Aquele comentário foi como uma bofetada em mim. Em uma rede social, um usuário ironizou o teor do post de GZH: "Filmes são essenciais?". Em uma hierarquia jornalística, certamente estão abaixo, por exemplos, das coberturas sobre a pandemia, sobre a crise econômica, sobre casos de política que parecem de polícia. Mas a provocação fez meu sangue ferver. Precisei frear o ímpeto de responder na hora e com sarcasmo (o que nunca vale a pena: talvez renda umas curtidas, só que é tipo pregar aos já convertidos).
Juro que não foi a desvalorização do meu trabalho como colunista de cinema o que pesou. Eu senti como um ataque mais pessoal e mais profundo. Antes, muito antes de resolver cursar Jornalismo, filmes já eram essenciais para mim, a ponto de eu encher pastas com recortes de críticas publicadas em jornais e revistas.
Os benefícios trazidos por um filme podem não ser mensuráveis ou mesmo tangíveis, mas existem e são capazes de durar para sempre. Todo mundo tem guardado na memória uma cena, uma fala, um personagem, uma emoção.
Filmes não são arroz e feijão, mas alimentam nosso espírito. Filmes não são dinheiro, mas enriquecem nossa cultura (na verdade, geram empregos e movimentam a economia, mas tem gente que não quer enxergar isso). Filmes não são remédios, mas ajudam a curar a fossa, o luto, a saudade. Filmes não são salas de aula, mas educam, estimulam, expandem horizontes.
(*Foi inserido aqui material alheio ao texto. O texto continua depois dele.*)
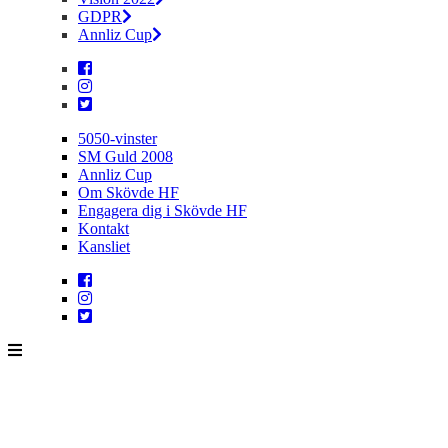
GDPR
Annliz Cup
5050-vinster
SM Guld 2008
Annliz Cup
Om Skövde HF
Engagera dig i Skövde HF
Kontakt
Kansliet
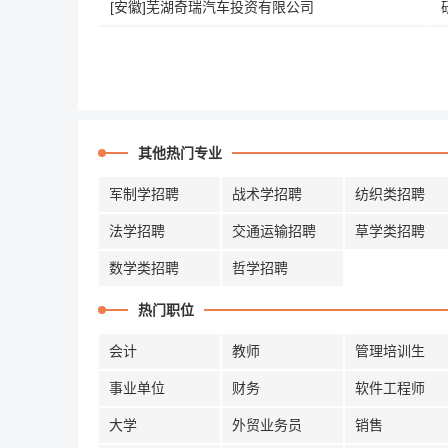
[安徽]芜湖奇瑞汽车投资有限公司
其他热门专业
军制学招聘
战术学招聘
纺织类招聘
法学招聘
交通运输招聘
草学类招聘
数学类招聘
哲学招聘
热门职位
会计
教师
管理培训生
事业单位
财务
软件工程师
大学
外贸业务员
销售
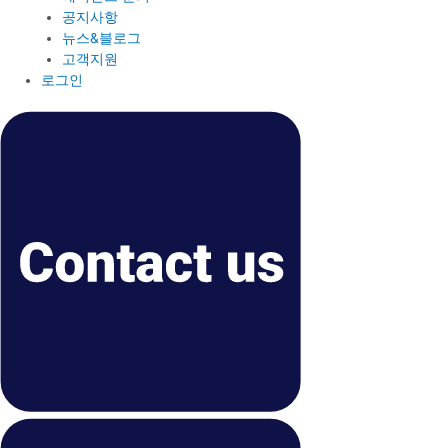
공지사항
뉴스&블로그
고객지원
로그인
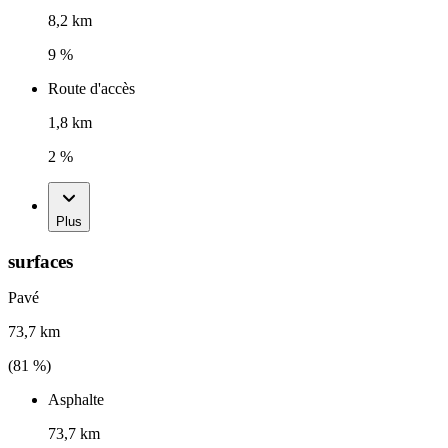
8,2 km
9 %
Route d'accès
1,8 km
2 %
Plus
surfaces
Pavé
73,7 km
(
81
%)
Asphalte
73,7 km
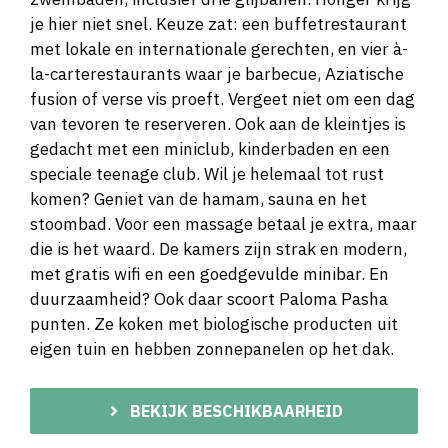
je hier niet snel. Keuze zat: een buffetrestaurant
met lokale en internationale gerechten, en vier à-
la-carterestaurants waar je barbecue, Aziatische
fusion of verse vis proeft. Vergeet niet om een dag
van tevoren te reserveren. Ook aan de kleintjes is
gedacht met een miniclub, kinderbaden en een
speciale teenage club. Wil je helemaal tot rust
komen? Geniet van de hamam, sauna en het
stoombad. Voor een massage betaal je extra, maar
die is het waard. De kamers zijn strak en modern,
met gratis wifi en een goedgevulde minibar. En
duurzaamheid? Ook daar scoort Paloma Pasha
punten. Ze koken met biologische producten uit
eigen tuin en hebben zonnepanelen op het dak.
BEKIJK BESCHIKBAARHEID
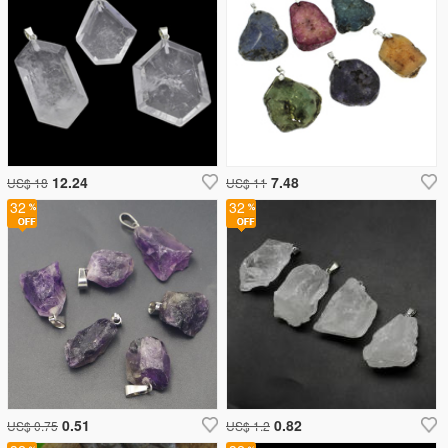
12.24
7.48
US$ 18
US$ 11
32
32
0.51
0.82
US$ 0.75
US$ 1.2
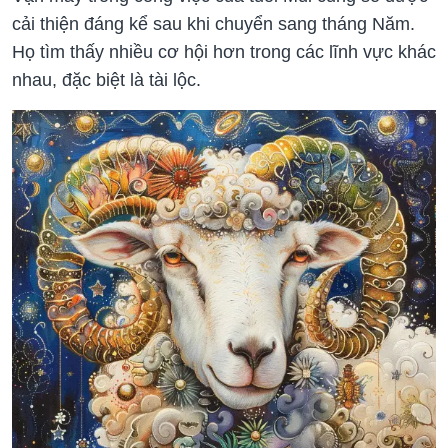
cải thiện đáng kể sau khi chuyển sang tháng Năm.
Họ tìm thấy nhiều cơ hội hơn trong các lĩnh vực khác
nhau, đặc biệt là tài lộc.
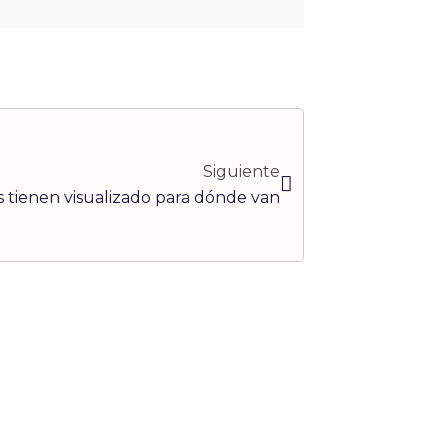
Siguiente
Siguiente
 tienen visualizado para dónde van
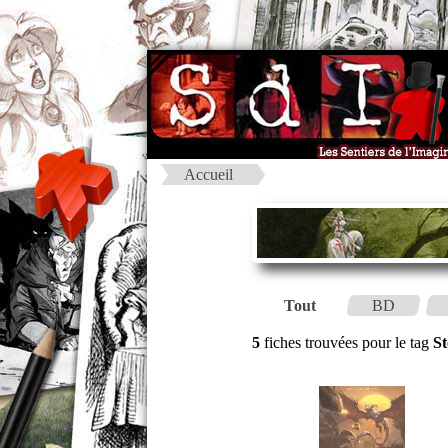
Accueil
Tout
BD
5
fiches trouvées pour le tag
S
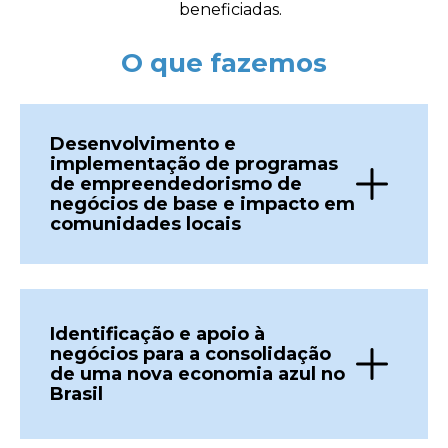
beneficiadas.
O que fazemos
Desenvolvimento e
implementação de programas
de empreendedorismo de
negócios de base e impacto em
comunidades locais
Identificação e apoio à
negócios para a consolidação
de uma nova economia azul no
Brasil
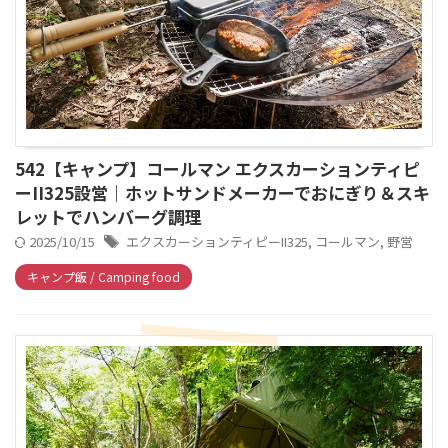
542【キャンプ】コールマン エクスカーションティピ
ーII325設営｜ホットサンドメーカーでおにぎり＆スキ
レットでハンバーグ調理
2025/10/15
エクスカーションティピーII325
,
コールマン
,
野営
キャンプ飯 / Camping food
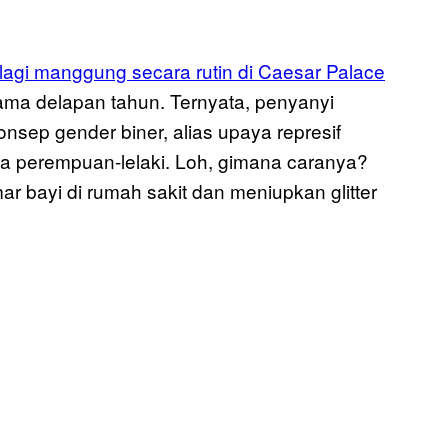
 lagi manggung secara rutin di Caesar Palace
elama delapan tahun. Ternyata, penyanyi
nsep gender biner, alias upaya represif
ada perempuan-lelaki. Loh, gimana caranya?
bayi di rumah sakit dan meniupkan glitter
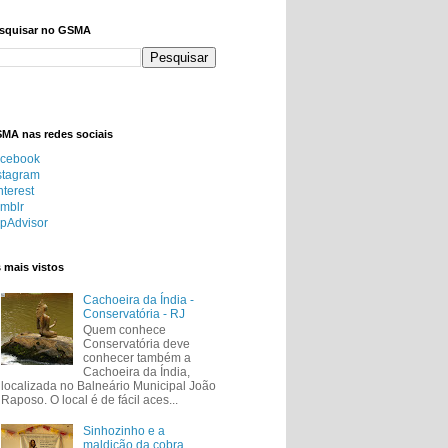
squisar no GSMA
MA nas redes sociais
cebook
stagram
nterest
mblr
ipAdvisor
 mais vistos
Cachoeira da Índia -
Conservatória - RJ
Quem conhece
Conservatória deve
conhecer também a
Cachoeira da Índia,
localizada no Balneário Municipal João
Raposo. O local é de fácil aces...
Sinhozinho e a
maldição da cobra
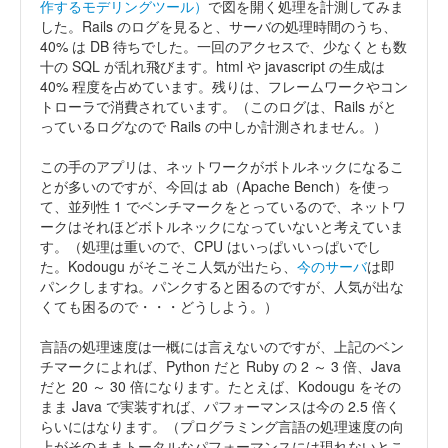
作するモデリングツール）
で図を開く処理を計測してみま
した。Rails のログを見ると、サーバの処理時間のうち、
40% は DB 待ちでした。一回のアクセスで、少なくとも数
十の SQL が乱れ飛びます。html や javascript の生成は
40% 程度を占めています。残りは、フレームワークやコン
トローラで消費されています。（このログは、Rails がと
っているログなので Rails の中しか計測されません。）
この手のアプリは、ネットワークがボトルネックになるこ
とが多いのですが、今回は ab（Apache Bench）を使っ
て、並列性 1 でベンチマークをとっているので、ネットワ
ークはそれほどボトルネックになっていないと考えていま
す。（処理は重いので、CPU はいっぱいいっぱいでし
た。Kodougu がそこそこ人気が出たら、
今のサーバ
は即
パンクしますね。パンクすると困るのですが、人気が出な
くても困るので・・・どうしよう。）
言語の処理速度は一概には言えないのですが、上記のベン
チマークによれば、Python だと Ruby の 2 ～ 3 倍、Java
だと 20 ～ 30 倍になります。たとえば、Kodougu をその
まま Java で実装すれば、パフォーマンスは今の 2.5 倍く
らいにはなります。（プログラミング言語の処理速度の向
上がそのままトータルなパフォーマンスには現れないとこ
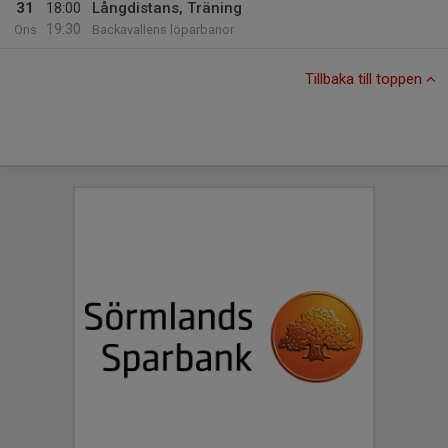
31
18:00
Långdistans, Träning
19:30
Ons
Backavallens löparbanor
Tillbaka till toppen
Filmes não são casas, mas nos abrigam quando estamos precisando fugir do mundo por um par de horas.
O contrário também ocorre: filmes trazem o mundo para dentro de nossas casas (inclusive mundos que nunca vamos visitar, porque fantasiosos). E filmes podem fazer o mundo conhecer o que acontece nas nossas casas: não faltam obras que denunciaram violações dos direitos humanos, expuseram crimes de Estado, deram palco e voz para populações oprimidas e silenciadas. Não à toa, no passado e no presente, aqui, ali e acolá, o cinema vira alvo de censura. Se filmes não fossem essenciais, se filmes fossem tão supérfluos, governos não dariam bola, né?
Filmes mudam realidades, ainda que não necessariamente para melhor. Reza a lenda, por exemplo, que foi depois de O Poderoso Chefão (1972) que os mafiosos da vida real passaram a cultivar uma imagem de glamour. Por outro lado, há um exército de médicos e cientistas no combate à pandemia que escolheram essas profissões inspirados por dramas hospitalares e ficções científicas assistidos na infância ou na adolescência.
E, como uma ponte de mão dupla, muitos vovôs e vovós, hoje, fazem dos filmes um refúgio onde voltam a ser jovens. É como se reencontrassem um velho amigo, com quem reencenam lembranças e se permitem saborear a vaidade de já saber, palavra por palavra, o que o outro vai dizer.
Filmes são pródigos em promover encontros improváveis e emocionantes. Pode ser o de um menino com um extraterrestre, mas também pode ser o de um garoto palestino com gêmeos israelenses — aos quais o primeiro, em uma cena arrepiante do documentário Promessas de um Novo Mundo (2001), pergunta:
— Depois deste filme, nós vamos continuar amigos?
Os encontros marcantes também acontecem fora das telas — quantos namoros e casamentos não começaram às portas de um cinema ou no escurinho de uma sessão? O amor, porém, não é obrigatório: do ódio também nasce a união. Tão inconformados com o filme da Liga da Justiça lançado em 2017, os fãs se mobilizaram para pressionar o estúdio cinematográfico a liberar a versão do diretor Zack Snyder, que chegou ao streaming na última quinta-feira (18).
Há coisas mais essenciais (e melhores) do que as quatro horas de Liga da Justiça de Zack Snyder? Sem dúvida. Mas a tocante comunhão entre o cineasta e o seu público justifica essa extravagância.
Bem, acho que já me estendi demais na resposta àquele comentário. Vou parar por aqui para ver um filme. Neste cenário de bandeira preta e mortes aos milhares, estou precisando.